PROBLEM DESCRIPTION:
Only lines holding "main" are wanted; copy each of them from the records below.

___ PROVIDED MATERIAL ___

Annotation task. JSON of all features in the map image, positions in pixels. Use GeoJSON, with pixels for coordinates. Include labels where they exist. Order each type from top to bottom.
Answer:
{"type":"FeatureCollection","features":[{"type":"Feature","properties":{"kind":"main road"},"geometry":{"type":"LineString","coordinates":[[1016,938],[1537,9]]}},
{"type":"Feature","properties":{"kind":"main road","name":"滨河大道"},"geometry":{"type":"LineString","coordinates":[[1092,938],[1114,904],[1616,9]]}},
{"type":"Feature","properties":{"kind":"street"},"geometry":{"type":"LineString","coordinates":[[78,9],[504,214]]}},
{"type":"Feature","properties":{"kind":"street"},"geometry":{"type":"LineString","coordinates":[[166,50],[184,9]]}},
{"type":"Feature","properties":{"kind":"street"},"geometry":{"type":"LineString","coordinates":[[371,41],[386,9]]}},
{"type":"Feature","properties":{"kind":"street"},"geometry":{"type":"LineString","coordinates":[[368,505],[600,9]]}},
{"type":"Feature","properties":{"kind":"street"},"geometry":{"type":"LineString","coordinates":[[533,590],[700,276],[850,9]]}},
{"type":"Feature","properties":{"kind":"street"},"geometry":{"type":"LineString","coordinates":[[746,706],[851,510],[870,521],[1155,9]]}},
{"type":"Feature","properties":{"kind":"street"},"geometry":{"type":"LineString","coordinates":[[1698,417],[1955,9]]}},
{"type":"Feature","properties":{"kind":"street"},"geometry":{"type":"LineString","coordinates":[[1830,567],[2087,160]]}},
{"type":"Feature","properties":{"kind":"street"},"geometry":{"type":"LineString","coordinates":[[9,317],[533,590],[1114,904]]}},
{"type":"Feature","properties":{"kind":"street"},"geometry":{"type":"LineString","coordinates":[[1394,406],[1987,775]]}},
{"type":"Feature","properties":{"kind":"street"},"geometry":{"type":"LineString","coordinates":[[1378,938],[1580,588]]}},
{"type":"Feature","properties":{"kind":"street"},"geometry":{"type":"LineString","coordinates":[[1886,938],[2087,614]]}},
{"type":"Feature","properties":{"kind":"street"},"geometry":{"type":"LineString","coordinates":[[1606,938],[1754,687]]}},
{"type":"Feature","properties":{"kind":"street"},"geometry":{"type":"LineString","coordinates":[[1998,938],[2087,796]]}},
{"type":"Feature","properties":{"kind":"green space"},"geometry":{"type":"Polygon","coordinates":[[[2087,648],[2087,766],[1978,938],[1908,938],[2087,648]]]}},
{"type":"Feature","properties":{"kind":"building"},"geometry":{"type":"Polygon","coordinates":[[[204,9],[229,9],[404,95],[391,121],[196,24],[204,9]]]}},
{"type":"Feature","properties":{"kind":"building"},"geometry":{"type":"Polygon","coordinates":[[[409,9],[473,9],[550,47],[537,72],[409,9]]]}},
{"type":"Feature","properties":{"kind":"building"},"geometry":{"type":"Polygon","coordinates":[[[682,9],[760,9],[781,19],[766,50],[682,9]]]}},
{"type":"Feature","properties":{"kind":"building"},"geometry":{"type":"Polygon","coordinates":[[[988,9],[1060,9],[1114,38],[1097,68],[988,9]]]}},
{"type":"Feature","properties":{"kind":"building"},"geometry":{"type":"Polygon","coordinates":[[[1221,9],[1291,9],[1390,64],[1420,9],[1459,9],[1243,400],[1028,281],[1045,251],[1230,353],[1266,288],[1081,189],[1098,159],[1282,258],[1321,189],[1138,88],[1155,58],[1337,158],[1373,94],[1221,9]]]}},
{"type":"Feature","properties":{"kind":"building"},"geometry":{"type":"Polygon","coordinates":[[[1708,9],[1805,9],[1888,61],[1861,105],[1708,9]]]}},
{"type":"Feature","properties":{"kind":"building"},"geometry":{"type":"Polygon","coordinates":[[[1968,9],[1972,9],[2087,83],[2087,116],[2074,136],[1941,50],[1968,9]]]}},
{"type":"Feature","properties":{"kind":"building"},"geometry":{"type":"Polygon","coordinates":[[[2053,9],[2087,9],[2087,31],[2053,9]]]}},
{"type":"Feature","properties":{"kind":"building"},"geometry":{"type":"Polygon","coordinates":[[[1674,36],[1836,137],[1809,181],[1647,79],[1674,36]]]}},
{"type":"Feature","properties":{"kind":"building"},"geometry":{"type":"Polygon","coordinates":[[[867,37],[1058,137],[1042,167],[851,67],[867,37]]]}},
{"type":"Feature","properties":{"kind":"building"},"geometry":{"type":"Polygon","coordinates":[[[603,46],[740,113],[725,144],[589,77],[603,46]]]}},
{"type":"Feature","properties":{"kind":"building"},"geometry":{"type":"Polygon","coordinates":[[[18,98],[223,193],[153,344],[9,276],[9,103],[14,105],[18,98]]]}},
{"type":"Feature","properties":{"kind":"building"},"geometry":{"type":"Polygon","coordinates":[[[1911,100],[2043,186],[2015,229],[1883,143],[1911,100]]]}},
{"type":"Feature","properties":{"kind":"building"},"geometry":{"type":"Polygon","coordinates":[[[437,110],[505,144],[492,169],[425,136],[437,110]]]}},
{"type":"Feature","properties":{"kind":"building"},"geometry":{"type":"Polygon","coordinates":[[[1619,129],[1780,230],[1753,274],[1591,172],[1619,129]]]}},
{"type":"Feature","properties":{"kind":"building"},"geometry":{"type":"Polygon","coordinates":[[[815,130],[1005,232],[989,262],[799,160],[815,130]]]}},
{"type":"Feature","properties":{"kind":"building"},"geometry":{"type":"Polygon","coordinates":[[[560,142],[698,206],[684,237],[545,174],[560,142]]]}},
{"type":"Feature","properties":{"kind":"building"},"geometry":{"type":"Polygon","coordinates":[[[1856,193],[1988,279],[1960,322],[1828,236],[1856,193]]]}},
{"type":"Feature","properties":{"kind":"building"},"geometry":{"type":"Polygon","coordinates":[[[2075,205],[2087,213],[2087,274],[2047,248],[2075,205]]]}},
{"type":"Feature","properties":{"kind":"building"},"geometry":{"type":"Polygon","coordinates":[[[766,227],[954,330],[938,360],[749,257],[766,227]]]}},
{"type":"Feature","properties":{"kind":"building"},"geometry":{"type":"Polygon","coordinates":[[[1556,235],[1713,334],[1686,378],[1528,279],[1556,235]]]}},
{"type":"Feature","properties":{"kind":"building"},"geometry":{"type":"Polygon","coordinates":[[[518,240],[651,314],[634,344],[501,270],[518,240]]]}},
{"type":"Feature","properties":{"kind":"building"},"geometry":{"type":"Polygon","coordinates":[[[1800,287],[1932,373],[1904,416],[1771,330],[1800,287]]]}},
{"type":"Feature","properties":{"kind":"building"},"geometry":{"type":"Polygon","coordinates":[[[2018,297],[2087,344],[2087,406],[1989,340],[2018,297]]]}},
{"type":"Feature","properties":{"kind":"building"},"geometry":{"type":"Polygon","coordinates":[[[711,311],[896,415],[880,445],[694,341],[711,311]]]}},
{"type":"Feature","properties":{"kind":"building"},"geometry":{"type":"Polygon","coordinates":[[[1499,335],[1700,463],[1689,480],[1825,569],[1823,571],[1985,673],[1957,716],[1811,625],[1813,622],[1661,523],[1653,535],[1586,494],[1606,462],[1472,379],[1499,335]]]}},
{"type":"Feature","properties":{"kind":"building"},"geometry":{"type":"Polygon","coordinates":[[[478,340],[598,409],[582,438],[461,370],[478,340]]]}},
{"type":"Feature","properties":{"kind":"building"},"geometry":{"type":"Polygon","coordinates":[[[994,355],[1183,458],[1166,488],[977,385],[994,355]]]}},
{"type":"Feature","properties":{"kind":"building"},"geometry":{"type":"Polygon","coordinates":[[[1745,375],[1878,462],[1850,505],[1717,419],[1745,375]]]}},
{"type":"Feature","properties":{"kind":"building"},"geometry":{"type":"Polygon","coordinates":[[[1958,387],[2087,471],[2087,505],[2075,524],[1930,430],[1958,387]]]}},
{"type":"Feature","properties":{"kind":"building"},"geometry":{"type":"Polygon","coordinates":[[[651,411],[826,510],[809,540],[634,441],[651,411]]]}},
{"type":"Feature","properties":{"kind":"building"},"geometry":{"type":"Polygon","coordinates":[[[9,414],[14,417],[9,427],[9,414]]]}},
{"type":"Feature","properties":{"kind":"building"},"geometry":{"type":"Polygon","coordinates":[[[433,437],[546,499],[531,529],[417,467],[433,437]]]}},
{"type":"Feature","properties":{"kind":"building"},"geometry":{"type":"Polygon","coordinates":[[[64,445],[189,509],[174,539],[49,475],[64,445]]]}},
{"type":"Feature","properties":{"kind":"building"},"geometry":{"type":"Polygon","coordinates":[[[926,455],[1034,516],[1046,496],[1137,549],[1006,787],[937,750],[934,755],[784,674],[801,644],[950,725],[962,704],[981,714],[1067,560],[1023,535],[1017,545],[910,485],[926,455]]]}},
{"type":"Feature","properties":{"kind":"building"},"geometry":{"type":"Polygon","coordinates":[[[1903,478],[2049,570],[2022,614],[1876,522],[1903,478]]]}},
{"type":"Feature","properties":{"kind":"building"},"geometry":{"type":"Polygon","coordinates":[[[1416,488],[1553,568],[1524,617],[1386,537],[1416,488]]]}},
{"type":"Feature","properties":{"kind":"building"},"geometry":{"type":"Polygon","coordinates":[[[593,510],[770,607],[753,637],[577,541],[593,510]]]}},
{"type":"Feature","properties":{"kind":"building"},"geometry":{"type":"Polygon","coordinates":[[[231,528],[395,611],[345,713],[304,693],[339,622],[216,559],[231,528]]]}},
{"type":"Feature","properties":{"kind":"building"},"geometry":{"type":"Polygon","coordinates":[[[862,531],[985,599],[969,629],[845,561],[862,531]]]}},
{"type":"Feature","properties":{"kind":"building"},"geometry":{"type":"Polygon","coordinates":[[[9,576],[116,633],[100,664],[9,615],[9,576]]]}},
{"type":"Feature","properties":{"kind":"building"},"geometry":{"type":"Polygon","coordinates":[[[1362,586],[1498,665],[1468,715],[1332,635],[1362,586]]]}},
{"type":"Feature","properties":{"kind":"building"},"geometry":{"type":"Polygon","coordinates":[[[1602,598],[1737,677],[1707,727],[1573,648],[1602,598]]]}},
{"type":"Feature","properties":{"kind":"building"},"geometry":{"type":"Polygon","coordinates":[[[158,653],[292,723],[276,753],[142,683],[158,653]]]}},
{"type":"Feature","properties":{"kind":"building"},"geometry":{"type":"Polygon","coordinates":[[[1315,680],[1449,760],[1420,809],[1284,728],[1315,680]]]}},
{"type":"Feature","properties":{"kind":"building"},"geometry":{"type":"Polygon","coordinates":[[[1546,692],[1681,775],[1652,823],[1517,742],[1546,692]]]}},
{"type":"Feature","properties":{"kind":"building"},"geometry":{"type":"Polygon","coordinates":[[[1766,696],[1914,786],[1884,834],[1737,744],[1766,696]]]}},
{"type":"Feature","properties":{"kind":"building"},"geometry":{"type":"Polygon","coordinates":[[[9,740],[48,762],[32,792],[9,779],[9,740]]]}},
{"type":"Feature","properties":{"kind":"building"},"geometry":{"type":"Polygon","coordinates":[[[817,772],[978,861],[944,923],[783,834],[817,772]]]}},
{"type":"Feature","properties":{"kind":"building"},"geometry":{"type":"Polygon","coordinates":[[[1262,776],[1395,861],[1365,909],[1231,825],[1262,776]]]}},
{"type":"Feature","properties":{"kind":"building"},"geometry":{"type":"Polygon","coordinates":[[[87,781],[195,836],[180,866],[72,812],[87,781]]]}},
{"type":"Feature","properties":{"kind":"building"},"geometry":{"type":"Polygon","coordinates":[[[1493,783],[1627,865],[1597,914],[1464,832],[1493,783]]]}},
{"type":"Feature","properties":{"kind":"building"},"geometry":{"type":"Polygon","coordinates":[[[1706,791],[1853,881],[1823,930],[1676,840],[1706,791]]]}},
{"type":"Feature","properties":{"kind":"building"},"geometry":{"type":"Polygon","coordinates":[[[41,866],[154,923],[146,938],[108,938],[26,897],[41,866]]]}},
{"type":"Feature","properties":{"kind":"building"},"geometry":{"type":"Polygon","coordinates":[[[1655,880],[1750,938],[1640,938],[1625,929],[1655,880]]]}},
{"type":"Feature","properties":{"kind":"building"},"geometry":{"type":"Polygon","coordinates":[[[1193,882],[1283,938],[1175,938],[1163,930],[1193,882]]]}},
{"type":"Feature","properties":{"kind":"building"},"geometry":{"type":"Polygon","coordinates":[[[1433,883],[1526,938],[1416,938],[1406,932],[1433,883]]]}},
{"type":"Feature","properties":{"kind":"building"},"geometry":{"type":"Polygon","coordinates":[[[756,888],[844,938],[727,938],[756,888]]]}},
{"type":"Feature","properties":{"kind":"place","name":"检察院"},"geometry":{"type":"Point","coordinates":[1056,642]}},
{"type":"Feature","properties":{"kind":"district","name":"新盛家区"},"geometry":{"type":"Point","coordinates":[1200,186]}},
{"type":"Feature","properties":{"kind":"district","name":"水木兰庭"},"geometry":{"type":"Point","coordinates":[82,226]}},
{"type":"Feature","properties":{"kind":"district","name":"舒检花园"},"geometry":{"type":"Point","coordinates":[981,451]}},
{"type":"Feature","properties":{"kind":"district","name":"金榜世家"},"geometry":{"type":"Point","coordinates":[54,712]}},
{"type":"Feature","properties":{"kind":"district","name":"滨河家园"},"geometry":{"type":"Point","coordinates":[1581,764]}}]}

___

RESPONSE TO THIS TASK:
{"type":"FeatureCollection","features":[{"type":"Feature","properties":{"kind":"main road"},"geometry":{"type":"LineString","coordinates":[[1016,938],[1537,9]]}},
{"type":"Feature","properties":{"kind":"main road","name":"滨河大道"},"geometry":{"type":"LineString","coordinates":[[1092,938],[1114,904],[1616,9]]}},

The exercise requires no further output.